Recommendations for the Infant Sleep Setting
The American Academy of Pediatrics, in their 2005 policy statement on SIDS, concluded that placing babies to sleep in their parents’ room, on a separate sleep surface, reduced the risk of SIDS. Evidence referenced by the AAP in that statement included several large trials concluding that babies should sleep in their parents’ rooms, on a separate sleep surface, for the first 6 months of life. This recommendation is also endorsed by the United Kingdom Department of Health. Data from a study by Blair 1999 (referenced in Morgan 2006) also showed that chance of death from SIDS was cut in half when the mother slept in the same room as the baby. For the full AAP report on infant sleep safety recommendations, click here
Choosing a Safe Sleep Surface: NEW Safety Guidelines
There are brand new government safety standards required for all cribs sold in the United States (new and resale). Starting June 28, 2011, all cribs sold in the United States must meet new federal requirements. For the specifics of this new law, click here
. I was surprised to read that safety standards have not been established for “Cosleepers” (infant beds that attach to the parent’s bed). Also, the CPSC has recalled a few popular co-sleeper models. For more information about the latest product recalls and safety information, visit the CPSC website
Making the decision to transition your baby into his own room is only the first step in making this change happen. Even after a successful transition, you aren’t completely off the hook; your baby may still need your help during the night. Just because she is in the other room doesn’t necessarily mean she is going to sleep in there all night long without waking. Older babies are more likely than younger babies to sleep longer stretches but many still wake occasionally and they often need their parents help to get back to sleep. (Burnham 2005)

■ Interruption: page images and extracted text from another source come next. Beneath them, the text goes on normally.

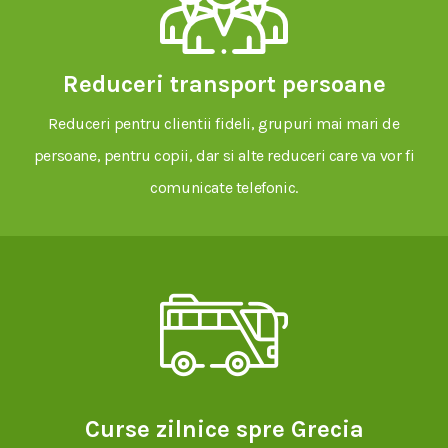
Reduceri transport persoane
Reduceri pentru clientii fideli, grupuri mai mari de
persoane, pentru copii, dar si alte reduceri care va vor fi
comunicate telefonic.
Curse zilnice spre Grecia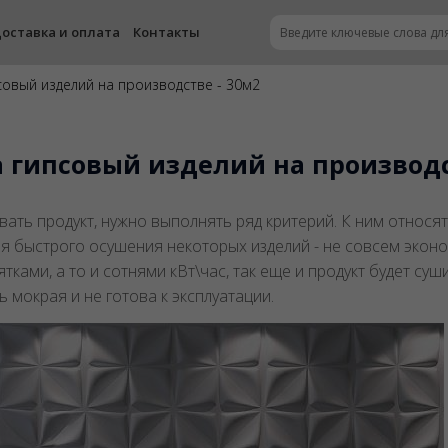
оставка и оплата
Контакты
овый изделий на производстве - 30м2
 гипсовый изделий на производс
вать продукт, нужно выполнять ряд критерий. К ним относят
я быстрого осушения некоторых изделий - не совсем эконо
ками, а то и сотнями кВт\час, так еще и продукт будет суш
ь мокрая и не готова к эксплуатации.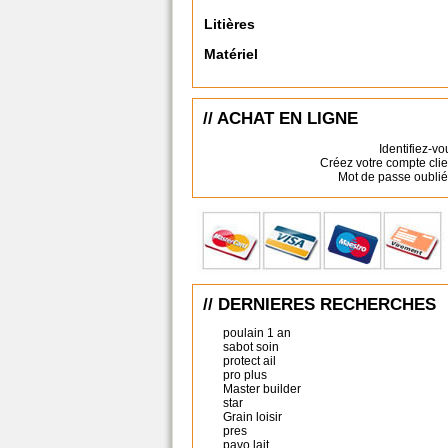
Litières
Matériel
// ACHAT EN LIGNE
Identifiez-vo
Créez votre compte clie
Mot de passe oublié
// DERNIERES RECHERCHES
poulain 1 an
sabot soin
protect ail
pro plus
Master builder
star
Grain loisir
pres
pavo lait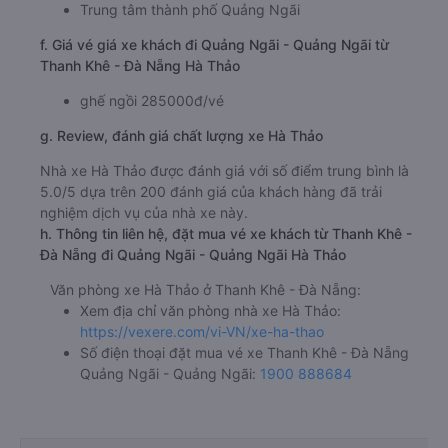
Trung tâm thành phố Quảng Ngãi
f. Giá vé giá xe khách đi Quảng Ngãi - Quảng Ngãi từ
Thanh Khê - Đà Nẵng Hà Thảo
ghế ngồi 285000đ/vé
g. Review, đánh giá chất lượng xe Hà Thảo
Nhà xe Hà Thảo được đánh giá với số điểm trung bình là
5.0/5 dựa trên 200 đánh giá của khách hàng đã trải
nghiệm dịch vụ của nhà xe này.
h. Thông tin liên hệ, đặt mua vé xe khách từ Thanh Khê -
Đà Nẵng đi Quảng Ngãi - Quảng Ngãi Hà Thảo
Văn phòng xe Hà Thảo ở Thanh Khê - Đà Nẵng:
Xem địa chỉ văn phòng nhà xe Hà Thảo:
https://vexere.com/vi-VN/xe-ha-thao
Số điện thoại đặt mua vé xe Thanh Khê - Đà Nẵng
Quảng Ngãi - Quảng Ngãi:
1900 888684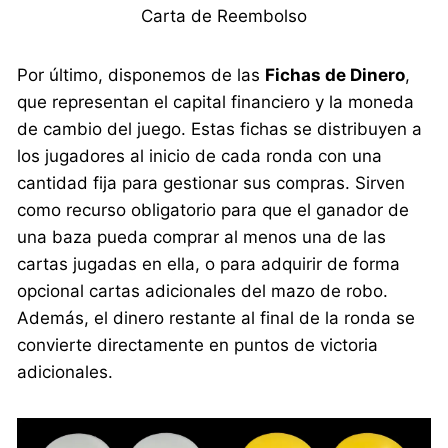
Carta de Reembolso
Por último, disponemos de las
Fichas de Dinero
,
que representan el capital financiero y la moneda
de cambio del juego. Estas fichas se distribuyen a
los jugadores al inicio de cada ronda con una
cantidad fija para gestionar sus compras. Sirven
como recurso obligatorio para que el ganador de
una baza pueda comprar al menos una de las
cartas jugadas en ella, o para adquirir de forma
opcional cartas adicionales del mazo de robo.
Además, el dinero restante al final de la ronda se
convierte directamente en puntos de victoria
adicionales.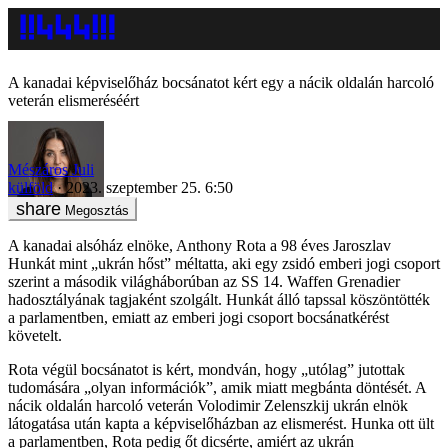
A kanadai képviselőház bocsánatot kért egy a nácik oldalán harcoló
veterán elismeréséért
Mészáros Juli
külföld
2023. szeptember 25. 6:50
Megosztás
A kanadai alsóház elnöke, Anthony Rota a 98 éves Jaroszlav
Hunkát mint „ukrán hőst” méltatta, aki egy zsidó emberi jogi csoport
szerint a második világháborúban az SS 14. Waffen Grenadier
hadosztályának tagjaként szolgált. Hunkát álló tapssal köszöntötték
a parlamentben, emiatt az emberi jogi csoport bocsánatkérést
követelt.
Rota végül bocsánatot is kért, mondván, hogy „utólag” jutottak
tudomására „olyan információk”, amik miatt megbánta döntését. A
nácik oldalán harcoló veterán Volodimir Zelenszkij ukrán elnök
látogatása után kapta a képviselőházban az elismerést. Hunka ott ült
a parlamentben, Rota pedig őt dicsérte, amiért az ukrán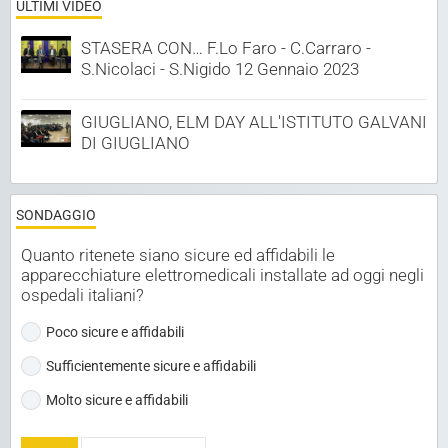
ULTIMI VIDEO
STASERA CON… F.Lo Faro - C.Carraro -
S.Nicolaci - S.Nigido 12 Gennaio 2023
GIUGLIANO, ELM DAY ALL'ISTITUTO GALVANI
DI GIUGLIANO
SONDAGGIO
Quanto ritenete siano sicure ed affidabili le
apparecchiature elettromedicali installate ad oggi negli
ospedali italiani?
Poco sicure e affidabili
Sufficientemente sicure e affidabili
Molto sicure e affidabili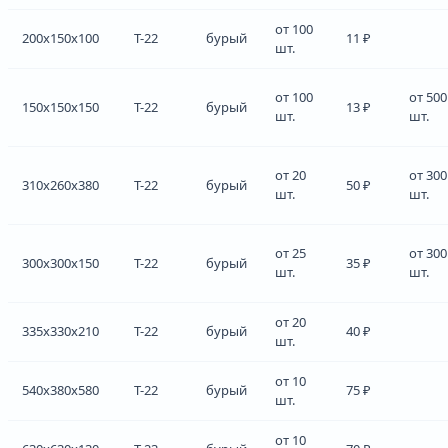
от 100
200x150x100
Т-22
бурый
11 ₽
шт.
от 100
от 500
150x150x150
Т-22
бурый
13 ₽
шт.
шт.
от 20
от 300
310x260x380
Т-22
бурый
50 ₽
шт.
шт.
от 25
от 300
300x300x150
Т-22
бурый
35 ₽
шт.
шт.
от 20
335x330x210
Т-22
бурый
40 ₽
шт.
от 10
540x380x580
Т-22
бурый
75 ₽
шт.
от 10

Next time we’ll share tips to ease the transition of your baby into his own room and review older infant sleep patterns so you will know what to expect during the transition!

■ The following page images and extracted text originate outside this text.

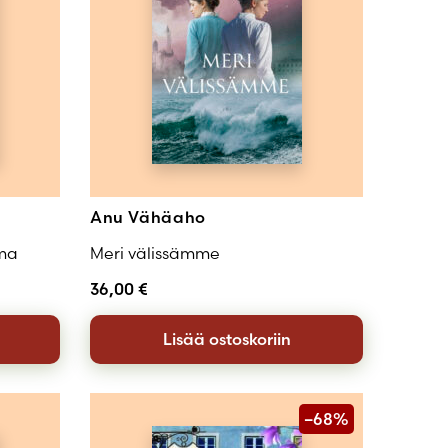
Anu Vähäaho
lma
Meri välissämme
36,00
€
Lisää ostoskoriin
–68%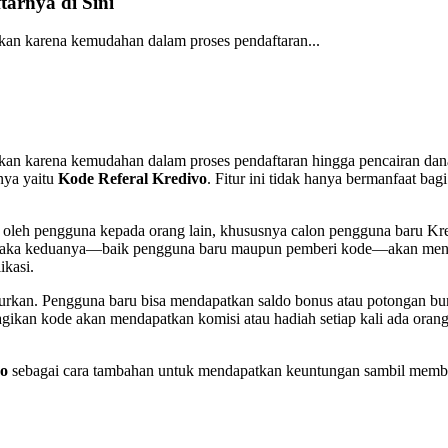
arnya di Sini
nakan karena kemudahan dalam proses pendaftaran...
nakan karena kemudahan dalam proses pendaftaran hingga pencairan dana.
nnya yaitu
Kode Referal Kredivo
. Fitur ini tidak hanya bermanfaat bag
 oleh pengguna kepada orang lain, khususnya calon pengguna baru Kr
si, maka keduanya—baik pengguna baru maupun pemberi kode—akan me
ikasi.
rkan. Pengguna baru bisa mendapatkan saldo bonus atau potongan bu
kan kode akan mendapatkan komisi atau hadiah setiap kali ada orang
vo
sebagai cara tambahan untuk mendapatkan keuntungan sambil memba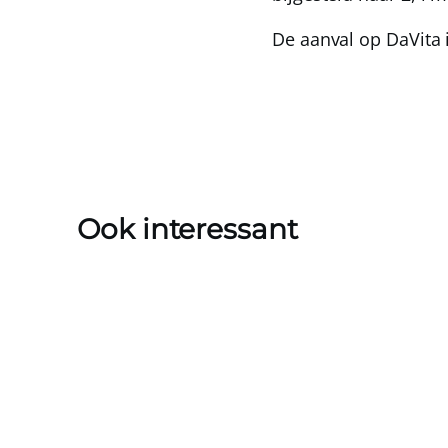
De aanval op DaVita 
Ook interessant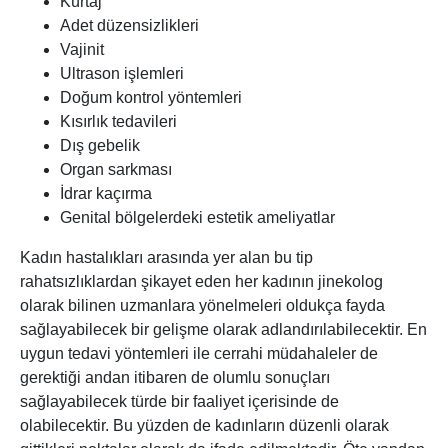
Kürtaj
Adet düzensizlikleri
Vajinit
Ultrason işlemleri
Doğum kontrol yöntemleri
Kısırlık tedavileri
Dış gebelik
Organ sarkması
İdrar kaçırma
Genital bölgelerdeki estetik ameliyatlar
Kadın hastalıkları arasında yer alan bu tip
rahatsızlıklardan şikayet eden her kadının jinekolog
olarak bilinen uzmanlara yönelmeleri oldukça fayda
sağlayabilecek bir gelişme olarak adlandırılabilecektir. En
uygun tedavi yöntemleri ile cerrahi müdahaleler de
gerektiği andan itibaren de olumlu sonuçları
sağlayabilecek türde bir faaliyet içerisinde de
olabilecektir. Bu yüzden de kadınların düzenli olarak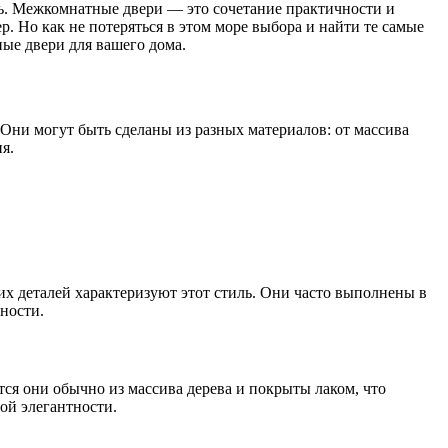
трь. Межкомнатные двери — это сочетание практичности и
. Но как не потеряться в этом море выбора и найти те самые
ные двери для вашего дома.
 Они могут быть сделаны из разных материалов: от массива
я.
х деталей характеризуют этот стиль. Они часто выполнены в
нности.
ся они обычно из массива дерева и покрыты лаком, что
ой элегантности.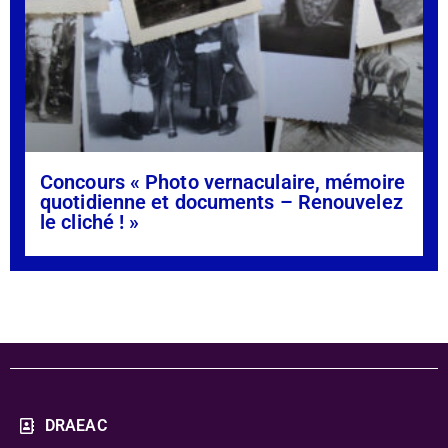
Concours « Photo vernaculaire, mémoire
quotidienne et documents – Renouvelez
le cliché ! »
DRAEAC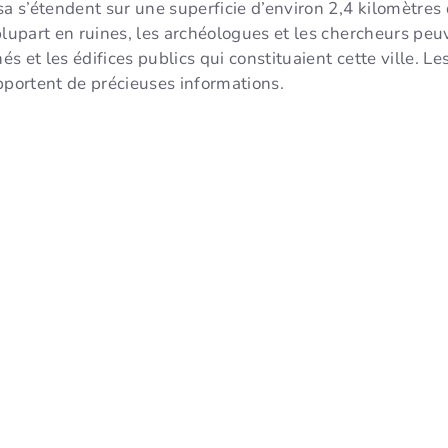
sa s’étendent sur une superficie d’environ 2,4 kilomètres
plupart en ruines, les archéologues et les chercheurs peuv
 et les édifices publics qui constituaient cette ville. Le
pportent de précieuses informations.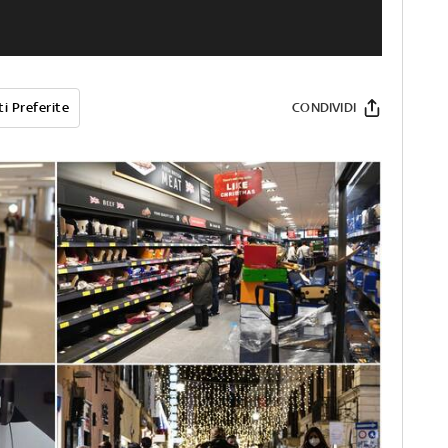
i Preferite
CONDIVIDI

The Changing Concept of Sudden Infant Death Syndrome: Diagnostic Coding Shifts, Controversies Regarding the Sleeping Environment, and New Variables to Consider in Reducing Risk. Task Force on Sudden Infant Death Syndrome. Policy Statement, Published online November 1, 2005. Pediatrics Vol. 116 No. 5 November 2005, pp. 1245-1255.

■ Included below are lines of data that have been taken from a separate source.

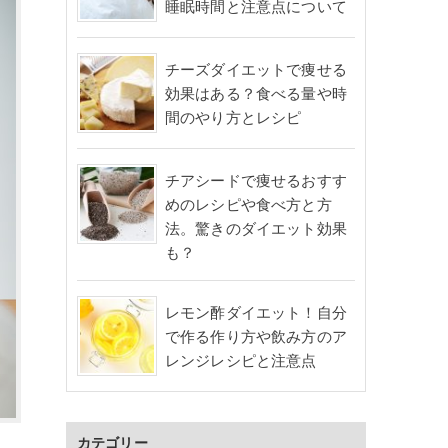
睡眠時間と注意点について
チーズダイエットで痩せる
効果はある？食べる量や時
間のやり方とレシピ
チアシードで痩せるおすす
めのレシピや食べ方と方
法。驚きのダイエット効果
も？
レモン酢ダイエット！自分
で作る作り方や飲み方のア
レンジレシピと注意点
カテゴリー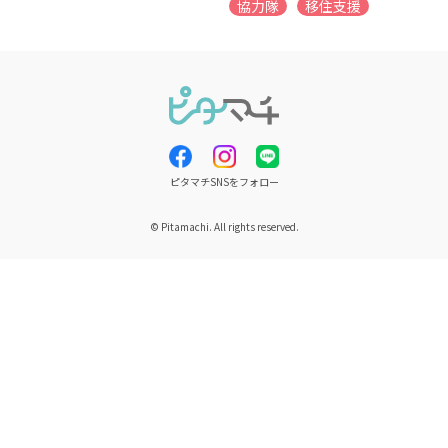
協力隊
移住支援
ピタマチSNSをフォロー
© Pitamachi. All rights reserved.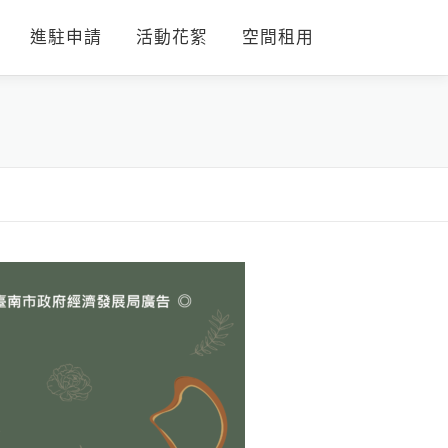
進駐申請
活動花絮
空間租用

Burnham MM, Goodlin-Jones BL, Gaylor EE, Anders TF. Nighttime sleep-wake patterns and self-soothing from birth to one year of age: a longitudinal intervention study. J Child Psychol Psychiatry. 2002; 43(6): 713–725.
Morgan KH, Groer MW, Smith LJ. The Controversy About What Constitutes Safe and Nurturant Infant Sleep Environments. JOGNN. Nov/Dec 2006.
Hauck FR, Signore C, Fein SB, Raju TN. Infant sleeping arrangements and practices during the first year of life. Pediatrics. 2008 Oct;122 Suppl 2:S113-20.